Major Disconnect from Leads
Good marketing automation systems may find good leads and even warm them up a bit with initial emails and promotional materials, but from the time initial contact is made by the automation to when the sales team actually gets in touch with the potential customers too much time has elapsed.
Even if a lead was interested in what they were seeing, it can take so long for the sales team to actually get their hands on the customer information that by the time they do the lead is no longer warm and making a sale becomes that much harder. If you are going to find leads, you need to be able to strike while the iron is hot because this is when the most sales are going to be made.
You just do yourself a disservice if you let good leads go cold because you are overly reliant on marketing automation systems to keep your leads interested. Once again, marketing automation systems still require a dedicated team and focused marketing effort if they are going to be effective for your business.
Poor Messaging
Today’s consumers are savvy. They do not want to be sold necessarily. However, they want their lives to be enriched especially by online content and marketing materials. Too often businesses and brands put all of their focus on promoting themselves or their products and they quickly lose the interest of their target audience because no one really likes to see advertisements.

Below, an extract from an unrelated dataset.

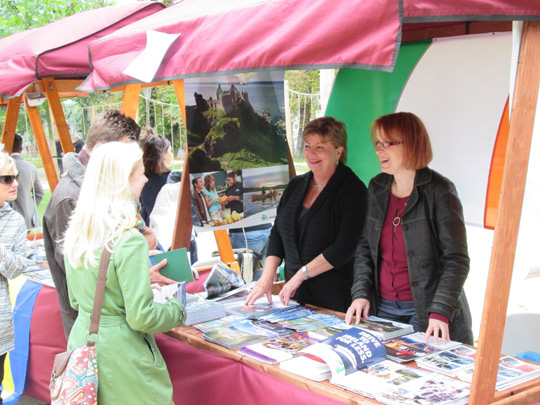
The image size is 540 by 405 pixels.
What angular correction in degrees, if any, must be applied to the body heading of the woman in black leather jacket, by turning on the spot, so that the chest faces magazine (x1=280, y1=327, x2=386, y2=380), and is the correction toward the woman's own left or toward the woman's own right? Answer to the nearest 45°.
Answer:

Marketing automation systems simply do not have the marketing expertise to create engaging and thoughtful content that keeps leads, customers, and target audience members engaged and excited about learning more.
Today’s consumers are savvy. They do not want to be sold necessarily.
The Pitfalls of Marketing Automation
Automation still requires a lot of time and resources to maintain.
Although commonly thought of as robotic, nothing is farther from the truth. Nothing can be “fully automatic.” Somewhere along the way, human beings are required to manipulate the system. In the case of marketing automation, human beings are expected to provide information, do some housekeeping, and maintain records. The system is as effective as the data it contains.
Businesses do not allocate enough resources to marketing once they have an automated system.
Despite being in the information age where mobile phones and social media are as essential as air, most businesses are still operating in mid-21st-century paradigms. Automation systems are seen as nice-to-haves in order to seem hip and relevant but not necessary. Thus, during budget allocation, marketing automation tools and mechanisms are left the smallest cuts of the pie.
Marketing and sales efforts are disconnected and disjointed by marketing automation
Demonstrably, not only do businesses reside in the early half of this century but also their employees. Whether it’s a generational thing or management, no one can surely tell. Most employees are educated in pre-Internet models of thought. Hence, when they enter the modern workplace, they have a hard time reconciling what they learned in school with how things are in reality. In the end, automation efforts are underutilized if not totally set aside.
Brand messaging suffers.
On the other side of the equation, when businesses fully rely on automation, the “human person” is lost. It is a human need to be treated with care as a person. In this regard, when customers are treated as mere numbers on the screen, branding is lost. Customer satisfaction is lost. Messaging is lost. That special inexplicable thing that makes humans human is lost. As a result, customer reviews go down. Sales go down.
A dedicated marketing team is far more beneficial to your business than a marketing automation system. However, you can use both at the same time. Just be sure that you do not make the common mistake of cutting the marketing budget; or allocating the marketing team fewer resources because you have a marketing automation system.